Der Satz steht seit ewigen Zeiten auf der Backsteinfassade des kleinen Hauses am Mehringdamm, das ein Offiziersquartier gewesen sein muss, als hier Soldaten und Pferde untergebracht waren: Polstermöbel aufarbeiten lohnt sich wieder. Wahrscheinlich schrieb Bodo Surma das schon in den Sechzigern an die Wand. »Das war mein Slogan. Weil damals alle die alten Möbel wegwarfen und neue kauften.« Der Polsterer hielt dagegen. Mit Erfolg: das Häuschen steht immer noch da und wird auch noch stehen, wenn hinter ihm die Hochhäuser des Dragoner-Areals in die Höhe wachsen. Es genießt Denkmalschutz. Wie ein Relikt aus alten Zeiten wird es da stehen.

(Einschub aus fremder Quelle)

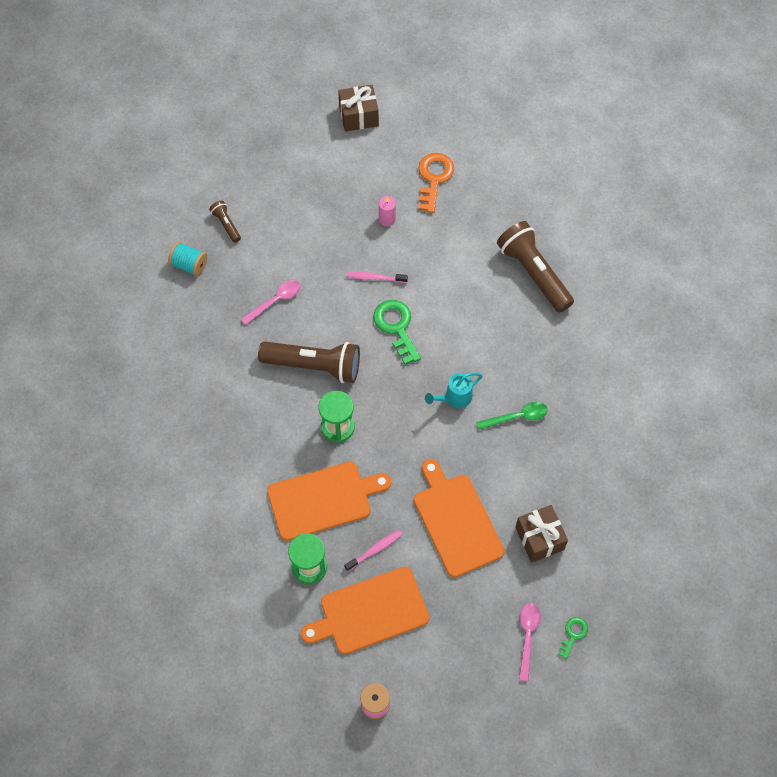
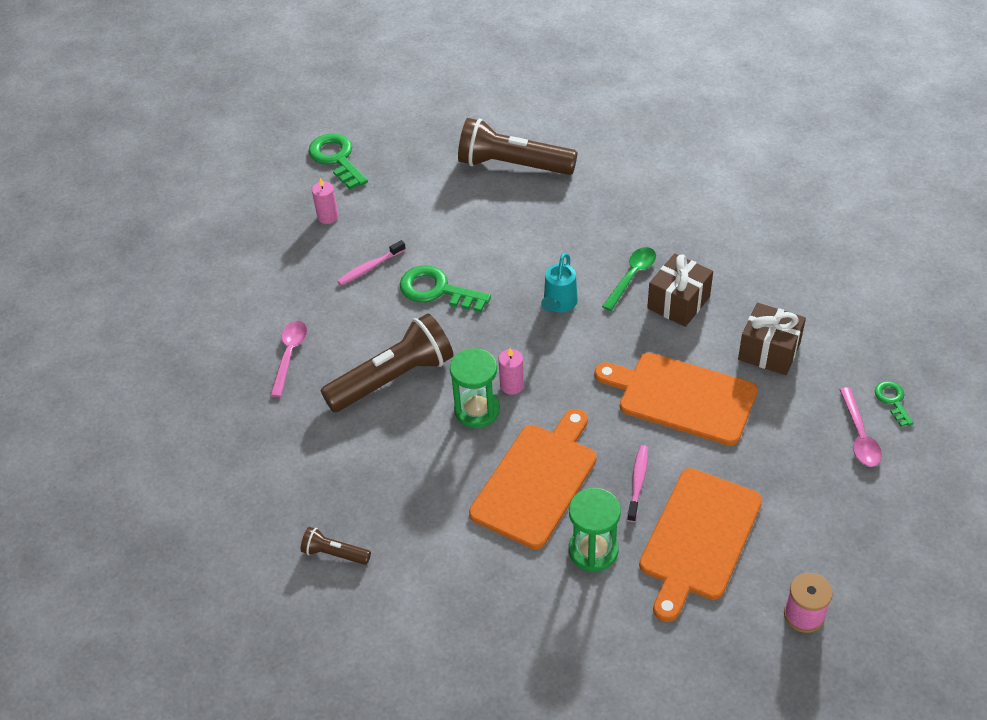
camera: 40 degrees left, 15 degrees down
turquoise spool [168,242,208,276] -> none
brown flashlight [209,201,241,243] -> brown flashlight moved to [300,527,371,565]
brown gift [338,85,379,132] -> brown gift moved to [647,253,713,327]
orange key [418,153,454,213] -> green key [308,133,368,190]
pink spoon [519,603,541,681] -> pink spoon turned 150 degrees counterclockwise [839,387,882,467]
none -> pink candle [498,348,524,395]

Es ist Feierabend, aber die Klinke lässt sich noch herunterdrücken. »Ich suche diese breiten Bänder, die immer unter den alten Sofas waren. Haben Sie so etwas?« - »Sie meinen die Jutebänder, auf denen die Federn sitzen. Sieben Zentimeter breit.« - Der Kunde nickt. »Eigentlich haben wir ja schon geschlossen, aber komm´ Se ma mit.«

Die beiden Männer steigen eine knarrende Treppe hinauf in den 1. Stock. In einem der Zimmer, die vom Flur abgehen, stehen an einer Tischtennisplatte vier Männer. »Das ist mein Vater. Bodo!«, sagt Richi, sein Sohn, und deutet auf einen Spieler mit rotem Schläger in der Hand. Jeden Mittwoch nach Feierabend spielen sie Tischtennis. Bodo Surma ist »noch ganz gut. Aber mein Sohn wird immer besser.« Danach spielen sie Doppelkopf! Seit ewigen Zeiten schon.

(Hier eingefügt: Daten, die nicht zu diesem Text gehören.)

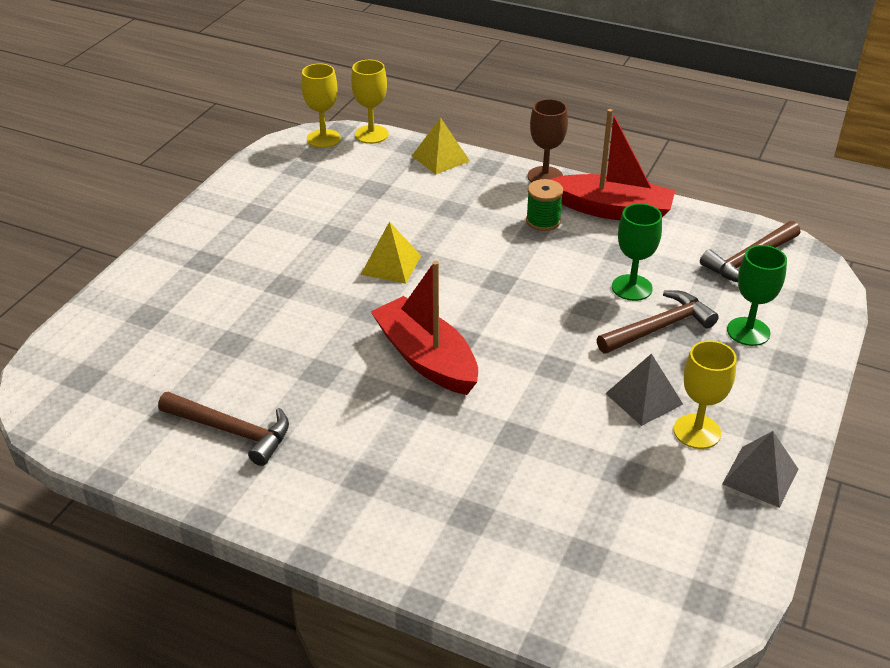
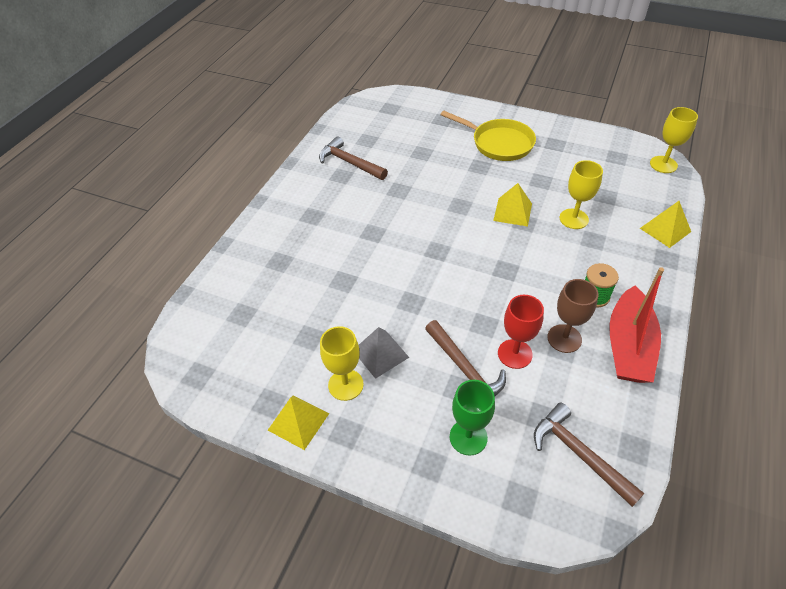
camera: 90 degrees right, 10 degrees up
brown hammer [158,392,289,466] -> brown hammer turned 105 degrees clockwise [319,136,388,180]
yellow goblet [351,60,389,144] -> yellow goblet moved to [559,160,603,229]
red boat [370,261,478,395] -> none
brown goblet [528,99,568,183] -> brown goblet moved to [547,279,598,353]
green goblet [612,203,662,301] -> red goblet [498,295,544,369]
grey pyramid [722,431,798,508] -> yellow pyramid [268,395,329,450]
none -> yellow pan [440,111,536,161]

Es sei denn, Bodo Surma ist gerade mal wieder in Prerow an der Ostsee. Da haben sie ein schönes Haus am Wald. Und da kommen sie eigentlich auch her, die Surmas, von der Ostsee, vom Darß. Der Großvater hatte in Berlin sein Glück gemacht, aber von seiner Polsterfabrik am Schlesischen Bahnhof war nach dem Krieg nichts mehr übrig. Also kehrte die Familie zurück ans Meer. Und dann starb Bodos Vater. »Der hatte sogar studiert und war Bankdirektor mit eigenem Chauffeur. Und ich hatte Klavierunterricht.« Aber das alles war nun vorbei.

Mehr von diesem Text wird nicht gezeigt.